According to an estimate by SemiAnalysis, ChatGPT, OpenAI’s superstar interface launched in November, gobbles up around $700,000 a day in running costs.
According to The Information website, Sam Altman, the boss of OpenAI, which lost $540 million last year, spoke of fundraising reaching $100 billion in the coming years to finance the development of the young California firm.
“We are going to be the most capital-intensive start-up in the history of Silicon Valley,” the leader recently declared during a roundtable.
Google, Microsoft, with the help of OpenAI or Meta, have already invested billions to build their own generative artificial intelligence (AI) interfaces, i.e. capable of generating content on demand in everyday language .
“People don’t realize that AI like ChatGPT requires massive computing power,” says independent analyst Jack Gold. “How many companies can afford to buy 10,000 H100 units from Nvidia?” – graphics processors (GPUs) in high demand for AI, the price of which hovers around $ 30,000 each – he asks.
A universe is emerging more and more clearly in which only a handful of companies have the financial strength to build, from scratch, a model of generative artificial intelligence likely to compete with existing interfaces.
The others have no choice but to use the technology and capabilities of these colossi, as they already do for remote computing (cloud), which has become an income for Microsoft, Google or Amazon.
AI and the cloud are coming together and are likely to increase the dependence of companies, whose remote computing needs will increase to create versions adapted to their needs of large models of generative artificial intelligence.
– “Hen with the golden eggs” –
The cost of using the cloud is already “a very underestimated problem for many companies” and it could increase even further with generative AI, says Stefan Sigg, product manager at software publisher Software AG.
Microsoft’s annual report said the group’s cloud margins reached 70% last year, while Amazon, the other cloud leader, generated $22 billion in operating profit from its dedicated subsidiary.
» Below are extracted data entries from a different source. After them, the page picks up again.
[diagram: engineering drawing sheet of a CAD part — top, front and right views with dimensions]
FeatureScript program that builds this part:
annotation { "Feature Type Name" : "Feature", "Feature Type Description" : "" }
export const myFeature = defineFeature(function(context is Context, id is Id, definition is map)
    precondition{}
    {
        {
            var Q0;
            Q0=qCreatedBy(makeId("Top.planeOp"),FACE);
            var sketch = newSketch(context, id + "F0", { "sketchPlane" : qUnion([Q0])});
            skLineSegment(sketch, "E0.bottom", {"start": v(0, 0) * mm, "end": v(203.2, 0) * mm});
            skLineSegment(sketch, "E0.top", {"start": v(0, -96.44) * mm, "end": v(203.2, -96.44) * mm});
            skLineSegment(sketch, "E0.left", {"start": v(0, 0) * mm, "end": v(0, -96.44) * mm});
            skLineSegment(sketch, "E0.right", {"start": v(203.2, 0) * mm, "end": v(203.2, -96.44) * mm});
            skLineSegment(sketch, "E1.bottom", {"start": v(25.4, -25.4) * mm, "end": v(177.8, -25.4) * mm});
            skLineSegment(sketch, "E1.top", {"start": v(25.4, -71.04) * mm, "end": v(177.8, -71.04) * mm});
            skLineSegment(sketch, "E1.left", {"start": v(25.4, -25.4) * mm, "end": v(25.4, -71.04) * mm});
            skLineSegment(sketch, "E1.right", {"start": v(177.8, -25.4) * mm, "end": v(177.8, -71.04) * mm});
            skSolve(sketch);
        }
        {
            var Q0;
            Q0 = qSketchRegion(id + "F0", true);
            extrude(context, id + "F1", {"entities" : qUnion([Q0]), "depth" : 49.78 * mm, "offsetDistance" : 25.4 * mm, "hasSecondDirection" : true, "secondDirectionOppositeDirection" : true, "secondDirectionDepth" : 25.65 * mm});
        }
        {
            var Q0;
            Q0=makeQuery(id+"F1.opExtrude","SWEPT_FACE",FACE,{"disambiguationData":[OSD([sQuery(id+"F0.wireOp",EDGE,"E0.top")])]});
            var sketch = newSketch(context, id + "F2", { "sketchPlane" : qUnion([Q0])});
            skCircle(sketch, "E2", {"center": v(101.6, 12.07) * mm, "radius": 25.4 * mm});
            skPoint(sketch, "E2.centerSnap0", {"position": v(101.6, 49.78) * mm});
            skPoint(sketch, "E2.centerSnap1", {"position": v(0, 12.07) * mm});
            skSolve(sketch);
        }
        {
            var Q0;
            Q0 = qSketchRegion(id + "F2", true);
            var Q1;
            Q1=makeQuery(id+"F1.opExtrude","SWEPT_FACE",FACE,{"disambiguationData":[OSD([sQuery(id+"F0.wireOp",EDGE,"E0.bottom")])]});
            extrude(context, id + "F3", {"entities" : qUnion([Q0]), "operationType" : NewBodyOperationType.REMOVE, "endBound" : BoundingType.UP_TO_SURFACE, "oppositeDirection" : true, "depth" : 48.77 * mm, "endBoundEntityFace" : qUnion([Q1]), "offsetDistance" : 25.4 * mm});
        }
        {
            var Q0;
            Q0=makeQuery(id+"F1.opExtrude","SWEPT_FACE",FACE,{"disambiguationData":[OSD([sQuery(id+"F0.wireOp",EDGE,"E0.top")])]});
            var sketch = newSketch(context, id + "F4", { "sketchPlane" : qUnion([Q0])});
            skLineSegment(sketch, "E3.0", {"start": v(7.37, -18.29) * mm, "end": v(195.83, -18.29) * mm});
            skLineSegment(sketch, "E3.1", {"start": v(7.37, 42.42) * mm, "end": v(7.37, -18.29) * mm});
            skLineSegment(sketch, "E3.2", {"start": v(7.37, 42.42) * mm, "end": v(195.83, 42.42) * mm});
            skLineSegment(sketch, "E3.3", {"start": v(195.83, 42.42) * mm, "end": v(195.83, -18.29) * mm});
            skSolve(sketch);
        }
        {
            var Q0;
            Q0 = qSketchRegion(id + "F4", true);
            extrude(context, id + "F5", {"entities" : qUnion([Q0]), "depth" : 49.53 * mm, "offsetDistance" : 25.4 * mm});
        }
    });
AWS (Amazon Web Services).
“The monetization of the cloud with (its subsidiary) Azure is a golden hen” for Microsoft, underlines Dan Ives, of Wedbush Securities. “We are talking about 20, 30 or even 40 billion dollars per year in the long term if the bet on AI pays off.”
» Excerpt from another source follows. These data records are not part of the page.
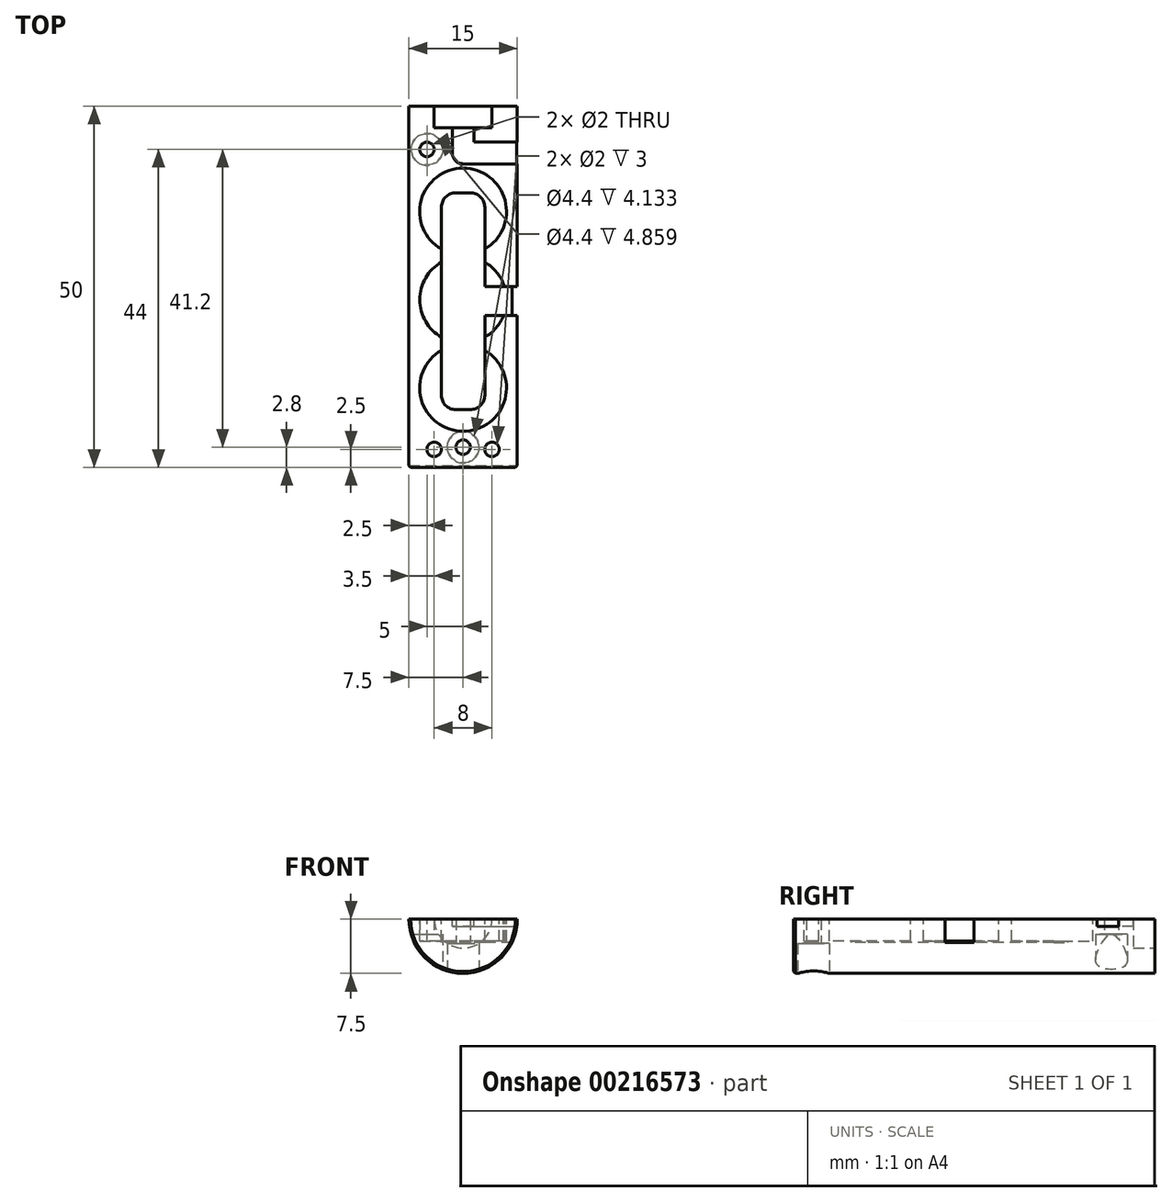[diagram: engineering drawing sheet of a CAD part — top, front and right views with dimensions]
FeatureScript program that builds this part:
annotation { "Feature Type Name" : "Feature", "Feature Type Description" : "" }
export const myFeature = defineFeature(function(context is Context, id is Id, definition is map)
    precondition{}
    {
        {
            var Q0;
            Q0=qCreatedBy(makeId("Front.planeOp"),FACE);
            var sketch = newSketch(context, id + "F0", { "sketchPlane" : qUnion([Q0])});
            skArc(sketch, "E0", {"start": v(-7.5, 0) * mm, "mid": v(0, -7.5) * mm, "end": v(7.5, 0) * mm});
            skLineSegment(sketch, "E1", {"start": v(-7.5, 0) * mm, "end": v(7.5, 0) * mm});
            skSolve(sketch);
        }
        {
            var Q0;
            Q0 = qSketchRegion(id + "F0", true);
            extrude(context, id + "F1", {"entities" : qUnion([Q0]), "depth" : 50 * mm});
        }
        {
            var Q0;
            Q0=makeQuery(id+"F1.opExtrude","SWEPT_FACE",FACE,{"disambiguationData":[OSD([sQuery(id+"F0.wireOp",EDGE,"E1")])]});
            var sketch = newSketch(context, id + "F2", { "sketchPlane" : qUnion([Q0])});
            skCircle(sketch, "E2", {"center": v(0, -39) * mm, "radius": 6 * mm});
            skCircle(sketch, "E3.0.1.0", {"center": v(0, -26.8) * mm, "radius": 6 * mm});
            skCircle(sketch, "E3.0.2.0", {"center": v(0, -14.6) * mm, "radius": 6 * mm});
            skLineSegment(sketch, "E3.direction1", {"start": v(0, -39) * mm, "end": v(25, -39) * mm, "construction": true});
            skLineSegment(sketch, "E3.direction2", {"start": v(0, -39) * mm, "end": v(0, -26.8) * mm, "construction": true});
            skSolve(sketch);
        }
        {
            var Q0;
            Q0 = qSketchRegion(id + "F2", true);
            extrude(context, id + "F3", {"entities" : qUnion([Q0]), "operationType" : NewBodyOperationType.REMOVE, "oppositeDirection" : true, "depth" : 3 * mm});
        }
        {
            var Q0;
            Q0=makeQuery(id+"F1.opExtrude","CAP_FACE",FACE,{"disambiguationData":[OSD([sQuery(id+"F0.wireOp",EDGE,"E0"),sQuery(id+"F0.wireOp",EDGE,"E1")])],"isStart":true});
            var sketch = newSketch(context, id + "F4", { "sketchPlane" : qUnion([Q0])});
            skCircle(sketch, "E4", {"center": v(0, 0) * mm, "radius": 4 * mm});
            skSolve(sketch);
        }
        {
            var Q0;
            Q0 = qSketchRegion(id + "F4", true);
            extrude(context, id + "F5", {"entities" : qUnion([Q0]), "operationType" : NewBodyOperationType.REMOVE, "oppositeDirection" : true, "depth" : 3 * mm});
        }
        {
            var Q0;
            Q0=makeQuery(id+"F1.opExtrude","SWEPT_FACE",FACE,{"disambiguationData":[OSD([sQuery(id+"F0.wireOp",EDGE,"E1")])]});
            var sketch = newSketch(context, id + "F6", { "sketchPlane" : qUnion([Q0])});
            skLineSegment(sketch, "E5.bottom", {"start": v(1, -12) * mm, "end": v(-1, -12) * mm});
            skLineSegment(sketch, "E5.top", {"start": v(1, -42) * mm, "end": v(-1, -42) * mm});
            skLineSegment(sketch, "E5.left", {"start": v(3, -14) * mm, "end": v(3, -40) * mm});
            skLineSegment(sketch, "E5.right", {"start": v(-3, -14) * mm, "end": v(-3, -40) * mm});
            skPoint(sketch, "E6.visualSharp", {"position": v(3, -12) * mm});
            skArc(sketch, "E6.filletArc", {"start": v(3, -14) * mm, "mid": v(2.41, -12.59) * mm, "end": v(1, -12) * mm});
            skPoint(sketch, "E7.visualSharp", {"position": v(-3, -12) * mm});
            skArc(sketch, "E7.filletArc", {"start": v(-1, -12) * mm, "mid": v(-2.41, -12.59) * mm, "end": v(-3, -14) * mm});
            skPoint(sketch, "E8.visualSharp", {"position": v(3, -42) * mm});
            skArc(sketch, "E8.filletArc", {"start": v(1, -42) * mm, "mid": v(2.41, -41.41) * mm, "end": v(3, -40) * mm});
            skPoint(sketch, "E9.visualSharp", {"position": v(-3, -42) * mm});
            skArc(sketch, "E9.filletArc", {"start": v(-3, -40) * mm, "mid": v(-2.41, -41.41) * mm, "end": v(-1, -42) * mm});
            skLineSegment(sketch, "E10.bottom", {"start": v(8, -25) * mm, "end": v(3, -25) * mm});
            skLineSegment(sketch, "E10.top", {"start": v(8, -29) * mm, "end": v(3, -29) * mm});
            skLineSegment(sketch, "E10.left", {"start": v(8, -25) * mm, "end": v(8, -29) * mm});
            skLineSegment(sketch, "E10.right", {"start": v(3, -25) * mm, "end": v(3, -29) * mm});
            skSolve(sketch);
        }
        {
            var Q0;
            Q0 = qSketchRegion(id + "F6", true);
            extrude(context, id + "F7", {"entities" : qUnion([Q0]), "operationType" : NewBodyOperationType.REMOVE, "oppositeDirection" : true, "depth" : 3.2 * mm});
        }
        {
            var Q0;
            Q0=qCreatedBy(makeId("Top.planeOp"),FACE);
            cPlane(context, id + "F8", {"entities" : qUnion([Q0]), "cplaneType" : CPlaneType.OFFSET, "offset" : 7.5 * mm, "oppositeDirection" : true, "width" : 150 * mm, "height" : 150 * mm});
        }
        {
            var Q0;
            Q0=qCreatedBy(id+"F8.planeOp",FACE);
            var sketch = newSketch(context, id + "F9", { "sketchPlane" : qUnion([Q0])});
            skPoint(sketch, "E11", {"position": v(0, -47.2) * mm});
            skSolve(sketch);
        }
        {
            var Q0;
            Q0=sQuery(id+"F9.wireOp",VERTEX,"E11");
            var Q1;
            Q1=makeQuery(id+"F1.opExtrude","SWEPT_BODY",BODY,{"disambiguationData":[OSD([sQuery(id+"F0.wireOp",EDGE,"E0"),sQuery(id+"F0.wireOp",EDGE,"E1")])]});
            hole(context, id + "F10", {"style" : HoleStyle.C_BORE, "endStyle" : HoleEndStyle.BLIND, "oppositeDirection" : true, "holeDiameter" : 2 * mm, "cBoreDiameter" : 4.4 * mm, "cBoreDepth" : 3.8 * mm, "holeDepth" : 8 * mm, "locations" : qUnion([Q0]), "scope" : qUnion([Q1])});
        }
        {
            var Q0;
            Q0=qCreatedBy(id+"F8.planeOp",FACE);
            var sketch = newSketch(context, id + "F11", { "sketchPlane" : qUnion([Q0])});
            skPoint(sketch, "E12", {"position": v(-5, -6) * mm});
            skSolve(sketch);
        }
        {
            var Q0;
            Q0=sQuery(id+"F11.wireOp",VERTEX,"E12");
            var Q1;
            Q1=makeQuery(id+"F1.opExtrude","SWEPT_BODY",BODY,{"disambiguationData":[OSD([sQuery(id+"F0.wireOp",EDGE,"E0"),sQuery(id+"F0.wireOp",EDGE,"E1")])]});
            hole(context, id + "F12", {"style" : HoleStyle.C_BORE, "endStyle" : HoleEndStyle.BLIND, "oppositeDirection" : true, "holeDiameter" : 2 * mm, "cBoreDiameter" : 4.4 * mm, "cBoreDepth" : 0 * mm, "holeDepth" : 8 * mm, "locations" : qUnion([Q0]), "scope" : qUnion([Q1])});
        }
        {
            var Q0;
            Q0=makeQuery(id+"F1.opExtrude","SWEPT_FACE",FACE,{"disambiguationData":[OSD([sQuery(id+"F0.wireOp",EDGE,"E1")])]});
            var sketch = newSketch(context, id + "F13", { "sketchPlane" : qUnion([Q0])});
            skLineSegment(sketch, "E13.bottom", {"start": v(-1.5, -3) * mm, "end": v(1.5, -3) * mm});
            skLineSegment(sketch, "E13.top", {"start": v(-1.5, -8) * mm, "end": v(1.5, -8) * mm});
            skLineSegment(sketch, "E13.left", {"start": v(-1.5, -3) * mm, "end": v(-1.5, -8) * mm});
            skLineSegment(sketch, "E13.right", {"start": v(1.5, -3) * mm, "end": v(1.5, -5) * mm});
            skLineSegment(sketch, "E14.bottom", {"start": v(1.5, -8) * mm, "end": v(8.57, -8) * mm});
            skLineSegment(sketch, "E14.top", {"start": v(1.5, -5) * mm, "end": v(8.57, -5) * mm});
            skLineSegment(sketch, "E14.right", {"start": v(8.57, -8) * mm, "end": v(8.57, -5) * mm});
            skSolve(sketch);
        }
        {
            var Q0;
            Q0 = qSketchRegion(id + "F13", true);
            extrude(context, id + "F14", {"entities" : qUnion([Q0]), "operationType" : NewBodyOperationType.REMOVE, "oppositeDirection" : true, "depth" : 1 * mm});
        }
        {
            var Q0;
            Q0=makeQuery(id+"F14.boolean.opBoolean","COPY",EDGE,{"derivedFrom":makeQuery(id+"F14.opExtrude","SWEPT_EDGE",EDGE,{"disambiguationData":[OSD([sQuery(id+"F13.wireOp",EDGE,"E13.top"),sQuery(id+"F13.wireOp",EDGE,"E13.left")])]})});
            fillet(context, id + "F15", {"entities" : qUnion([Q0]), "radius" : 1.5 * mm, "tangentPropagation" : true, "allowEdgeOverflow" : false});
        }
        {
            var Q0;
            Q0=makeQuery(id+"F1.opExtrude","CAP_EDGE",EDGE,{"disambiguationData":[OSD([sQuery(id+"F0.wireOp",EDGE,"E0")])],"isStart":false});
            chamfer(context, id + "F16", {"entities" : qUnion([Q0]), "width" : 0.25 * mm, "tangentPropagation" : true});
        }
        {
            var Q0;
            {var subQ1=sQuery(id+"F2.wireOp",EDGE,"E2");var subQ14=sQuery(id+"F0.wireOp",EDGE,"E1");Q0=makeQuery(id+"F14.boolean.opBoolean","SPLIT",FACE,{"disambiguationData":[TD([makeQuery(id+"F3.boolean.opBoolean","COPY",FACE,{"derivedFrom":makeQuery(id+"F3.opExtrude","SWEPT_FACE",FACE,{"disambiguationData":[OSD([subQ1])]})})])],"derivedFrom":makeQuery(id+"F1.opExtrude","SWEPT_FACE",FACE,{"disambiguationData":[OSD([subQ14])]})});}
            var sketch = newSketch(context, id + "F17", { "sketchPlane" : qUnion([Q0])});
            skCircle(sketch, "E15", {"center": v(-4, -47.5) * mm, "radius": 1 * mm});
            skCircle(sketch, "E16", {"center": v(4, -47.5) * mm, "radius": 1 * mm});
            skSolve(sketch);
        }
        {
            var Q0;
            Q0 = qSketchRegion(id + "F17", true);
            extrude(context, id + "F18", {"entities" : qUnion([Q0]), "operationType" : NewBodyOperationType.REMOVE, "oppositeDirection" : true, "depth" : 3 * mm});
        }
    });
For the analyst, the general manager of Microsoft Satya Nadella benefits from a grace period of six to nine months before having to demonstrate that the strategic priority for generative AI is reflected in the group’s profits.
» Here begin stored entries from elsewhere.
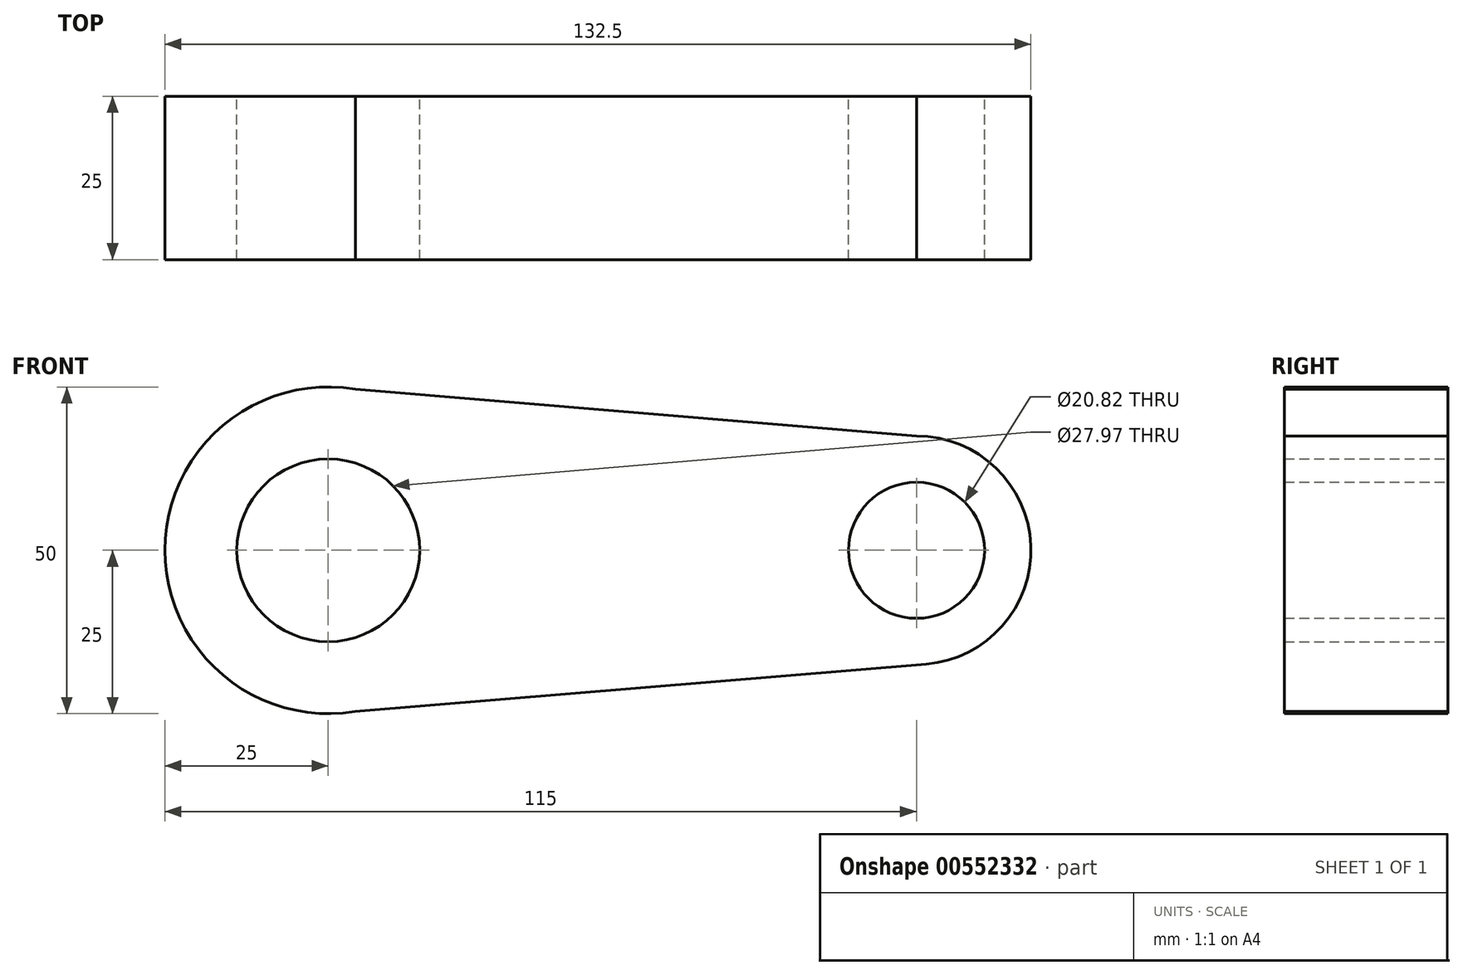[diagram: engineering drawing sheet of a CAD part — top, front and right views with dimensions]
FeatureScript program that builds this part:
annotation { "Feature Type Name" : "Feature", "Feature Type Description" : "" }
export const myFeature = defineFeature(function(context is Context, id is Id, definition is map)
    precondition{}
    {
        {
            var Q0;
            Q0=qCreatedBy(makeId("Front.planeOp"),FACE);
            var sketch = newSketch(context, id + "F0", { "sketchPlane" : qUnion([Q0])});
            skCircle(sketch, "E0", {"center": v(0, 0) * mm, "radius": 25 * mm});
            skCircle(sketch, "E1", {"center": v(90, 0) * mm, "radius": 17.5 * mm});
            skLineSegment(sketch, "E2", {"start": v(0, 25) * mm, "end": v(90, 17.5) * mm});
            skLineSegment(sketch, "E3", {"start": v(0, -25) * mm, "end": v(91.44, -17.44) * mm});
            skCircle(sketch, "E4", {"center": v(0, 0) * mm, "radius": 24.1 * mm});
            skCircle(sketch, "E5", {"center": v(0, 0) * mm, "radius": 13.98 * mm});
            skCircle(sketch, "E6", {"center": v(90, 0) * mm, "radius": 10.41 * mm});
            skSolve(sketch);
        }
        {
            var Q0;
            Q0 = qSketchRegion(id + "F0", true);
            var Q1;
            Q1=makeQuery(id+"F0.imprint","IMPRINT",FACE,{"disambiguationData":[TD([[makeQuery(id+"F0.imprint","IMPRINT",EDGE,{"derivedFrom":sQuery(id+"F0.wireOp",EDGE,"E4")}),1.0]])]});
            extrude(context, id + "F1", {"entities" : qUnion([Q0, Q1]), "depth" : 25 * mm, "offsetDistance" : 25 * mm});
        }
    });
“We’re going to price these new AI possibilities,” Microsoft chief financial officer Amy Hood said last month, “and ultimately grow operating profit” (earnings before interest and taxes).
“Training (of AI models) and ChatGPT will become a very important cloud service in the future,” predicts Tenry Fu, general manager of Spectro Cloud, which specializes in remote computing optimization.
But after this phase of development adapted to specific needs, “the company will have its own model” and its dependence on the essentials of the cloud should decrease, he assures.
US regulators are closely monitoring the structure of this still fledgling market.
“As regulators, we must ensure that these opportunities for new entrants are not destroyed by the giants of the sector,” recently pleaded the president of the American Competition Authority, Lina Khan, on the CNBC channel.
“It is absolutely true that the number of companies that will be able to develop the most innovative models is going to be limited, simply because of the resources required,” admitted Sam Altman during a hearing in Congress on Tuesday.
“Therefore, he added, it is necessary that we and our competitors be the object of unprecedented surveillance.”